Given measurable functions \(f\), \(g\) on a common space \(\Omega\), we say that \(f\) is \(g\)-measurable if the induced \(\sigma\)-algebras satisfy \(\sigma(f) \subset \sigma(g)\). If \(f \colon \Omega \to S\) is a function and \((S, \mathcal{S})\) is a measurable space, then $$\sigma(f) = \left\{ f^{-1}A \mid A \in \mathcal{S} \right\}$$ is the smallest \(\sigma\)-algebra on \(\Omega\) such that \(f\) is \(\sigma(f)/\mathcal{S}\)-measurable.

Suppose we have another measurable function \(g \colon \Omega \to T\) where \((T, \mathcal{T})\) is a measurable space. Under what conditions is \(f\) is \(g\)-measurable?

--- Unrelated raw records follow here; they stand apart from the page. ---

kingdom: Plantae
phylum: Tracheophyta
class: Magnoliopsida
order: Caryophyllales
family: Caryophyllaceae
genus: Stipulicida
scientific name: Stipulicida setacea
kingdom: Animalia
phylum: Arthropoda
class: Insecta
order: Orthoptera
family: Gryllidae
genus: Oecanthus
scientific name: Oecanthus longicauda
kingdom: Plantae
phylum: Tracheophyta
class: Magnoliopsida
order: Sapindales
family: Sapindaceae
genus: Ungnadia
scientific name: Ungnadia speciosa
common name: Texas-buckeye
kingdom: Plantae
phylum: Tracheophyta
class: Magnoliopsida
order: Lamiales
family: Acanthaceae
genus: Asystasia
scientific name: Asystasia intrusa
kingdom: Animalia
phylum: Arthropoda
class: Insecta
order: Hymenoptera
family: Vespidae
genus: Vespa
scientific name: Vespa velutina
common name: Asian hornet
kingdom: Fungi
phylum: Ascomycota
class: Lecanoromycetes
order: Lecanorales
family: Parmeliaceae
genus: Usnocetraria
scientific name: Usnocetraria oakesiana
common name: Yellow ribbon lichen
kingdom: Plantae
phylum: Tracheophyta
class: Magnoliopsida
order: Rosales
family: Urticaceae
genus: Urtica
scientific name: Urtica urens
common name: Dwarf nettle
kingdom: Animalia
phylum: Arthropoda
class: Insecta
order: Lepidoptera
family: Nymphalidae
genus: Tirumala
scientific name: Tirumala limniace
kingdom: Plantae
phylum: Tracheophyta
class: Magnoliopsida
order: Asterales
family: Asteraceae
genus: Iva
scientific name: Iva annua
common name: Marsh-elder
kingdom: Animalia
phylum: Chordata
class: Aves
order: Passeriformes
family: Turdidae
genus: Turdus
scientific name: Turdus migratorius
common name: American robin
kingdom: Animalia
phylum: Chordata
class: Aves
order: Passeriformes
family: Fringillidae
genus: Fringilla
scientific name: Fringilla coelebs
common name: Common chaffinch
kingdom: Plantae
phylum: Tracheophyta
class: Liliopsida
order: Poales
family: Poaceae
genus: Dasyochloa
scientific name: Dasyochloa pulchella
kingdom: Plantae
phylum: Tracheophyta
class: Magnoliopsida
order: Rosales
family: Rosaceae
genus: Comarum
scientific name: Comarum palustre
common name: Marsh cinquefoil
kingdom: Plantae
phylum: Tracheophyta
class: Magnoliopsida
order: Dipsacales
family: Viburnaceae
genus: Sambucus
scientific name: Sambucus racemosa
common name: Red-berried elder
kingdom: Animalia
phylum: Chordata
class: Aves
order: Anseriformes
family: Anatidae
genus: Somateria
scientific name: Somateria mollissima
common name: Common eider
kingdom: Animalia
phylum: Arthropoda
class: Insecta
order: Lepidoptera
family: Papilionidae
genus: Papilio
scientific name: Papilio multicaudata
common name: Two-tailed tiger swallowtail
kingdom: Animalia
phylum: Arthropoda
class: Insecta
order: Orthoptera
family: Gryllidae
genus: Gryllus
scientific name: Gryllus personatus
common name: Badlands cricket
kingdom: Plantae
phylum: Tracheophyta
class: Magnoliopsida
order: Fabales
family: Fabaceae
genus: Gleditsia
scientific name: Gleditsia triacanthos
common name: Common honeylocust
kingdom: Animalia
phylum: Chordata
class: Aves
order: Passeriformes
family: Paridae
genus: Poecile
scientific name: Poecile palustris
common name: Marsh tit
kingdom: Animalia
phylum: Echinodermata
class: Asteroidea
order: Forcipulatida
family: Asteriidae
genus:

This requires that \(\sigma(f) \subset \sigma(g)\), which means in some sense that the \(\sigma\)-algebra \(\mathcal{S}\) on \(S\) the domain of \(f\) cannot be too "coarse". The other condition turns out to be that \(f\) must be a function of \(g\).

Universal property of induced \(\sigma\)-algebras

Something like: Let \(X\) and \(Y\) be random variables. Then \(Y\) is \(\sigma(X)\)-measurable if and only if \(Y\) is a function of \(X\).